El menú de un bebé de 6 meses debe contener alimentos de fácil ingestión y asimilación como las verduras, los cereales y las frutas. La mejor técnica de cocción de las primeras verduras —papa, zapallo y zanahoria— es al vapor, porque permite conservar sus nutrientes, conseguir una textura agradable al paladar y lograr una consistencia que facilite su traslado hasta la boca del bebé. Por su parte, los cereales son fuente de energía porque poseen vitaminas, minerales, carbohidratos, proteínas y fibras.
Algunas propuestas para los más chiquitos pueden ser: copos de maíz servidos con yogur o jugo de naranja; avena arrollada cocida en leche, o arroz hervido. Finalmente, todas las frutas frescas y maduras de estación —tesoros naturales que proveen de vitaminas, minerales y azúcares—, encierran sabores y aromas intensos que los más chiquitos reconocerán y apreciarán rápidamente.
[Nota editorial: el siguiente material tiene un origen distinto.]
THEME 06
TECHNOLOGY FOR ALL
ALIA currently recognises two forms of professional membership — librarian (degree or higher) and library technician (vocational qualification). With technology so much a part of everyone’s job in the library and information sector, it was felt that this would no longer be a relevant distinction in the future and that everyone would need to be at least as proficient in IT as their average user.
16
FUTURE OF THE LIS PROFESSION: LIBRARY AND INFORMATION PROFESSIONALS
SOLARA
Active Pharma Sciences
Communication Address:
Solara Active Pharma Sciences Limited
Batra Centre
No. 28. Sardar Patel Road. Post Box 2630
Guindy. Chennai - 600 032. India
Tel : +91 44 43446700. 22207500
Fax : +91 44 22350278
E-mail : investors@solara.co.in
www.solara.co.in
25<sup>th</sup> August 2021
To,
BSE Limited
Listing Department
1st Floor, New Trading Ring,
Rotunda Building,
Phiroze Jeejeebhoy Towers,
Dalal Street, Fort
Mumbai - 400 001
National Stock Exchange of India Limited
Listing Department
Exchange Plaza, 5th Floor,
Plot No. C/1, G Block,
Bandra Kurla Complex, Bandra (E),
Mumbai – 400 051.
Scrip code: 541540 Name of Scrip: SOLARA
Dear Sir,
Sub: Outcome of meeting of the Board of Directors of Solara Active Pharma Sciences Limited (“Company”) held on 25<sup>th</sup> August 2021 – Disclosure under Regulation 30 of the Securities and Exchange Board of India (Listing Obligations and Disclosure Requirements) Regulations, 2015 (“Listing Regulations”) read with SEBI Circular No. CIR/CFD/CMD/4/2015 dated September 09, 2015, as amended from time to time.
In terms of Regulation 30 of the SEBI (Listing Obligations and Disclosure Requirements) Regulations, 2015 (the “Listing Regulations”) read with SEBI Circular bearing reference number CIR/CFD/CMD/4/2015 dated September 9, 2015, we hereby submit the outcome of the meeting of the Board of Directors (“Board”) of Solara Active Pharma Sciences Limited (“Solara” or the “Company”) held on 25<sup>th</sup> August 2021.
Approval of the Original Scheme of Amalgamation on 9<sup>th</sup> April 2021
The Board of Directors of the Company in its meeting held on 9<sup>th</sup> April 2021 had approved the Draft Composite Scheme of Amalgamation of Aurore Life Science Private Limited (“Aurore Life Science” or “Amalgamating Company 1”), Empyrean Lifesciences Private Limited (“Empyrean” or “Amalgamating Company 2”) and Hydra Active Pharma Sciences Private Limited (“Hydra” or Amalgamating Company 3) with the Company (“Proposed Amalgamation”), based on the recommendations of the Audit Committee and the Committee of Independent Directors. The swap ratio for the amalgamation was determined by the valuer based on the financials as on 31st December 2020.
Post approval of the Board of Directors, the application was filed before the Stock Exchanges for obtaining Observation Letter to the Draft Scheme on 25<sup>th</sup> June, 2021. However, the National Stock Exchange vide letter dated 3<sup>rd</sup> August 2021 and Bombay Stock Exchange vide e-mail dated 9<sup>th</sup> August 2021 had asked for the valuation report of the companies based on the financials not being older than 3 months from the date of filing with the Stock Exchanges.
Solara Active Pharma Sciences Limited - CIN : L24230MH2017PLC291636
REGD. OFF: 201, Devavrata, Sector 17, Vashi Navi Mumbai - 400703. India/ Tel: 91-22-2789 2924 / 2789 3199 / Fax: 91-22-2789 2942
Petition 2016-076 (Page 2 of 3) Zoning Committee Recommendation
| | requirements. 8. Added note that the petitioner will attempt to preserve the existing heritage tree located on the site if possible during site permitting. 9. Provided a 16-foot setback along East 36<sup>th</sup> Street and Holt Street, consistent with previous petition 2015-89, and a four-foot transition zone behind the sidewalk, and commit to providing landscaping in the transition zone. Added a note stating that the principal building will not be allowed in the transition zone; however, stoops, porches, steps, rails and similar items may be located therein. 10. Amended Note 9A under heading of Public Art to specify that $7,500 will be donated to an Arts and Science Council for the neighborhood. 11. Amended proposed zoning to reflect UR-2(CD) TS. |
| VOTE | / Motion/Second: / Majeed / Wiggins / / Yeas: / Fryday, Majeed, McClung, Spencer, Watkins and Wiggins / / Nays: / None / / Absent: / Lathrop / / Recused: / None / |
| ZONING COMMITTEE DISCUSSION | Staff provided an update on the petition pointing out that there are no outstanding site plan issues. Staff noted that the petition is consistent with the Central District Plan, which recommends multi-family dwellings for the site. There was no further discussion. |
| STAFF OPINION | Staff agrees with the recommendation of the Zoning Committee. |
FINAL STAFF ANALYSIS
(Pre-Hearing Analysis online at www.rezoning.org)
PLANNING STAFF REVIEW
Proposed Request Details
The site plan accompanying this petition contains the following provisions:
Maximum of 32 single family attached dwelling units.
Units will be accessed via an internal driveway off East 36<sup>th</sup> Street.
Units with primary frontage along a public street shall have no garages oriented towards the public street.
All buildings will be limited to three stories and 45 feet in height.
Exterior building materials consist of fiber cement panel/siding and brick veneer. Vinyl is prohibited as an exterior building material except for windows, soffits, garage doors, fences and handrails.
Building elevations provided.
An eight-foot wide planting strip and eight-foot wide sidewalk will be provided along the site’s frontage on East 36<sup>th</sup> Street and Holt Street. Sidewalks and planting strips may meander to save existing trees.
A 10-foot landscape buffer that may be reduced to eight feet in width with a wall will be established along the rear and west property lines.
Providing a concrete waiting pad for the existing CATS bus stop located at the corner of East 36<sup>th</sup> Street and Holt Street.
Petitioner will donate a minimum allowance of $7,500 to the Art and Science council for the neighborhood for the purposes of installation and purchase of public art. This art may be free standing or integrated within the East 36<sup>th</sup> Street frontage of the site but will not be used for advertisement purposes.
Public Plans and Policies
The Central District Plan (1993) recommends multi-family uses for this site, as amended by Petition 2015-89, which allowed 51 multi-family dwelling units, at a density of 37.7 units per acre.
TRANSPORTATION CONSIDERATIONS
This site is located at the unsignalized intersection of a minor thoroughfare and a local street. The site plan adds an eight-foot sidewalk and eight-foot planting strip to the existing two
Por ejemplo, una manzana rallada, una banana pisada o un durazno triturado pueden coronar los primeros menúes.
Ofreciendo productos de calidad, platos variados y alimentos adecuados a cada etapa de desarrollo del bebé, ayudaremos asentar las bases de una alimentación sana y nutritiva, imprescindible para crecer con energía y vitalidad.